### About this exercise
Write the next part of the article below on child labor in Ghana's Lake Volta fishing industry, picking up right after its last sentence.

--- Document segment ---

CHILD LABOR AND ENSLAVEMENT IN GHANA’S LAKE VOLTA FISHING INDUSTRY

By Sharon L. Fawcett, CLC Intern

For a small sum of money, James Kofi Annan’s father handed him over to a child trafficker when he was just six years old. Born into a family in Ghana with 12 children, there was no money for school uniforms and books. So instead of gaining an academic education, James would learn the painful lessons of the enslaved, in Ghana’s fishing villages.

Sold by his trafficker to a Lake Volta fisherman, James worked 17 hours per day, enduring constant physical and emotional abuse. When displeased, his master often withheld food, beat him with a paddle, or threw him in the lake.

Lake Volta, one of the world’s largest man-made lakes, was created by the construction of Ghana’s Askombo dam in the 1960s. Although the lake provided a bountiful supply of fish for many years, fish stocks have been declining in recent years, making it more difficult for fishermen to earn a living. Children provide a cheap source of labor and their tiny fingers prove useful for picking the fish that are captured in the nets’ webbing, as the holes get increasingly smaller to catch smaller fish.

--- Data ---

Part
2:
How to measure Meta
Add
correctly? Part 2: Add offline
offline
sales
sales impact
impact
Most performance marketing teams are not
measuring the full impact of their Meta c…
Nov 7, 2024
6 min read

---

### Result of this exercise
Poster, Fisher of Kids

 

The children trafficked to work in Ghana’s fishing industry as bonded laborers are as young as four years of age. Their tasks may include paddling boats, hauling nets, or performing domestic labor in the homes of fishermen. Like James Kofi Annan, these children work long hours for no pay; do not attend school; and are often malnourished, sleep deprived, and treated abusively. Nets often get snagged on submerged tree branches and children forced to dive underwater to free them risk water-borne diseases and drowning.

According to the United Nation’s Food and Agriculture Organization (FAO) and the International Labor Organization (ILO), 60 percent of the world’s 215 million child laborers work in the agricultural sector—comprising activities in agriculture, livestock-raising, forestry, and fishing. In Ghana, one in six children aged six to 14 are involved in child labor. Eighty-eight percent of them work on farms; another 2.3 percent in fishing.

Work that is likely to harm the health, safety, or morals of children is categorized as hazardous by the ILO. This is the kind of work Lake Volta’s child fishers are exposed to, among the “worst forms of child labor.”

Ghana has ratified several international conventions that establish standards to protect children from exploitative work, including the ILO’s Minimum Age Convention (C138) and the Worst Forms of Child Labor Convention (C182). It also has national laws restricting child labor, but the laws are not vigorously enforced. The minimum age for work in Ghana is 15 years; 18 years for hazardous work. However, the practice of children working is commonly accepted in Ghanaian society.

While education is compulsory and free in Ghana, the fees for uniforms and books provide a barrier for many families in Ghana’s agricultural communities and education is not necessarily considered more beneficial for children than work and learning a trade is. A 2013 World Bank study found that among Ghanaian household heads who are self-employed in agriculture, those with no schooling earn as much as those who have finished 9 years of basic education.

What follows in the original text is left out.